**What is expected**
The data are to be restated in full, exactly as presented.

**Material shown**
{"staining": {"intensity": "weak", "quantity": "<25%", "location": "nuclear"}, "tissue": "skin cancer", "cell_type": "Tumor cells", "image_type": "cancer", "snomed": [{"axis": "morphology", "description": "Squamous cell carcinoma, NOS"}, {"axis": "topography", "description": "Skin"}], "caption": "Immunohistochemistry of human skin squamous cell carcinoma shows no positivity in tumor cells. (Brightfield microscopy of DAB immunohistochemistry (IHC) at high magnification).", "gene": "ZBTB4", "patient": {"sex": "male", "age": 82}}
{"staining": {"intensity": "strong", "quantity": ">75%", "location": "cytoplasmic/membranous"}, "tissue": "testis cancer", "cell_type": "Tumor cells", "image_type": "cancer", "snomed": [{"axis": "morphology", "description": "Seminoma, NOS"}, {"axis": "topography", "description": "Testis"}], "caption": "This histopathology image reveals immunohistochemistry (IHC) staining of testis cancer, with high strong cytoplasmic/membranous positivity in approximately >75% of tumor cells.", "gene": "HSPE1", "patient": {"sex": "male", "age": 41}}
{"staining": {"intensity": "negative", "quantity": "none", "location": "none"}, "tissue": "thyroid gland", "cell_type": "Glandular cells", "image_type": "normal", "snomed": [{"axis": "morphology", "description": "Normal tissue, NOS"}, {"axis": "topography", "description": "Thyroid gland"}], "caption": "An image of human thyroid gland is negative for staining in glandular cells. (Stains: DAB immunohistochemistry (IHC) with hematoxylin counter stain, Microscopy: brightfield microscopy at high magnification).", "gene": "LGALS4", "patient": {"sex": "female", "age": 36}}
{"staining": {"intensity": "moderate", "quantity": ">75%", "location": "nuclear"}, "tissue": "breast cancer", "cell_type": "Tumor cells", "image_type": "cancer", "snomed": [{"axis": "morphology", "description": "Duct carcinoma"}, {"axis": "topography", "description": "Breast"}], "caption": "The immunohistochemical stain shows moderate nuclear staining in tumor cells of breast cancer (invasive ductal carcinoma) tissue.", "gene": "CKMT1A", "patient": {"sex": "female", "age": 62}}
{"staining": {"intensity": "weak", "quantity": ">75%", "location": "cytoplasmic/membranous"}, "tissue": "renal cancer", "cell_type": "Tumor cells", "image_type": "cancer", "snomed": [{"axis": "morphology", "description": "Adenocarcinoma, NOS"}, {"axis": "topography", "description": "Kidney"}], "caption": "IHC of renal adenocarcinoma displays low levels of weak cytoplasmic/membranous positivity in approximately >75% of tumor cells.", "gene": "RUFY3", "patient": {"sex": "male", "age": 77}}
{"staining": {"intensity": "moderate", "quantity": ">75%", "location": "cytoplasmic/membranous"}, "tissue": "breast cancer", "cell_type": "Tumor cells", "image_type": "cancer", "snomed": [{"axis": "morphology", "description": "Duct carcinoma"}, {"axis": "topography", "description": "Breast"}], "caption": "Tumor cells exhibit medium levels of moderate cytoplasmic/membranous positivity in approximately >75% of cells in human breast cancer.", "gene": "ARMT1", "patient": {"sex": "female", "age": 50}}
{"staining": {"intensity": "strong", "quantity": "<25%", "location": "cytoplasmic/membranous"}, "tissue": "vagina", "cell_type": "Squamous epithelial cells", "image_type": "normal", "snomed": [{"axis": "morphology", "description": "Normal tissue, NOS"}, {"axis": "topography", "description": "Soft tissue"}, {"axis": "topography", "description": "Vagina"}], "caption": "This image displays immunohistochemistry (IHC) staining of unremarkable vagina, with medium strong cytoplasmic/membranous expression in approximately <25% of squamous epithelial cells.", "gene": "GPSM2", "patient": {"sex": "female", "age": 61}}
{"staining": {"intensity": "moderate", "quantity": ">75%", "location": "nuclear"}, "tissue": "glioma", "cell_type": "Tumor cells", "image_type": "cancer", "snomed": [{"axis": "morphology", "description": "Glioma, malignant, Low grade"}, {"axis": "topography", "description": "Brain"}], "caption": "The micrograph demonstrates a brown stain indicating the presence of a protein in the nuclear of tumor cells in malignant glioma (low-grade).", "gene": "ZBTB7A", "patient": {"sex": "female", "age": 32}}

**Reply**
{"staining": {"intensity": "weak", "quantity": "<25%", "location": "nuclear"}, "tissue": "skin cancer", "cell_type": "Tumor cells", "image_type": "cancer", "snomed": [{"axis": "morphology", "description": "Squamous cell carcinoma, NOS"}, {"axis": "topography", "description": "Skin"}], "caption": "Immunohistochemistry of human skin squamous cell carcinoma shows no positivity in tumor cells. (Brightfield microscopy of DAB immunohistochemistry (IHC) at high magnification).", "gene": "ZBTB4", "patient": {"sex": "male", "age": 82}}
{"staining": {"intensity": "strong", "quantity": ">75%", "location": "cytoplasmic/membranous"}, "tissue": "testis cancer", "cell_type": "Tumor cells", "image_type": "cancer", "snomed": [{"axis": "morphology", "description": "Seminoma, NOS"}, {"axis": "topography", "description": "Testis"}], "caption": "This histopathology image reveals immunohistochemistry (IHC) staining of testis cancer, with high strong cytoplasmic/membranous positivity in approximately >75% of tumor cells.", "gene": "HSPE1", "patient": {"sex": "male", "age": 41}}
{"staining": {"intensity": "negative", "quantity": "none", "location": "none"}, "tissue": "thyroid gland", "cell_type": "Glandular cells", "image_type": "normal", "snomed": [{"axis": "morphology", "description": "Normal tissue, NOS"}, {"axis": "topography", "description": "Thyroid gland"}], "caption": "An image of human thyroid gland is negative for staining in glandular cells. (Stains: DAB immunohistochemistry (IHC) with hematoxylin counter stain, Microscopy: brightfield microscopy at high magnification).", "gene": "LGALS4", "patient": {"sex": "female", "age": 36}}
{"staining": {"intensity": "moderate", "quantity": ">75%", "location": "nuclear"}, "tissue": "breast cancer", "cell_type": "Tumor cells", "image_type": "cancer", "snomed": [{"axis": "morphology", "description": "Duct carcinoma"}, {"axis": "topography", "description": "Breast"}], "caption": "The immunohistochemical stain shows moderate nuclear staining in tumor cells of breast cancer (invasive ductal carcinoma) tissue.", "gene": "CKMT1A", "patient": {"sex": "female", "age": 62}}
{"staining": {"intensity": "weak", "quantity": ">75%", "location": "cytoplasmic/membranous"}, "tissue": "renal cancer", "cell_type": "Tumor cells", "image_type": "cancer", "snomed": [{"axis": "morphology", "description": "Adenocarcinoma, NOS"}, {"axis": "topography", "description": "Kidney"}], "caption": "IHC of renal adenocarcinoma displays low levels of weak cytoplasmic/membranous positivity in approximately >75% of tumor cells.", "gene": "RUFY3", "patient": {"sex": "male", "age": 77}}
{"staining": {"intensity": "moderate", "quantity": ">75%", "location": "cytoplasmic/membranous"}, "tissue": "breast cancer", "cell_type": "Tumor cells", "image_type": "cancer", "snomed": [{"axis": "morphology", "description": "Duct carcinoma"}, {"axis": "topography", "description": "Breast"}], "caption": "Tumor cells exhibit medium levels of moderate cytoplasmic/membranous positivity in approximately >75% of cells in human breast cancer.", "gene": "ARMT1", "patient": {"sex": "female", "age": 50}}
{"staining": {"intensity": "strong", "quantity": "<25%", "location": "cytoplasmic/membranous"}, "tissue": "vagina", "cell_type": "Squamous epithelial cells", "image_type": "normal", "snomed": [{"axis": "morphology", "description": "Normal tissue, NOS"}, {"axis": "topography", "description": "Soft tissue"}, {"axis": "topography", "description": "Vagina"}], "caption": "This image displays immunohistochemistry (IHC) staining of unremarkable vagina, with medium strong cytoplasmic/membranous expression in approximately <25% of squamous epithelial cells.", "gene": "GPSM2", "patient": {"sex": "female", "age": 61}}
{"staining": {"intensity": "moderate", "quantity": ">75%", "location": "nuclear"}, "tissue": "glioma", "cell_type": "Tumor cells", "image_type": "cancer", "snomed": [{"axis": "morphology", "description": "Glioma, malignant, Low grade"}, {"axis": "topography", "description": "Brain"}], "caption": "The micrograph demonstrates a brown stain indicating the presence of a protein in the nuclear of tumor cells in malignant glioma (low-grade).", "gene": "ZBTB7A", "patient": {"sex": "female", "age": 32}}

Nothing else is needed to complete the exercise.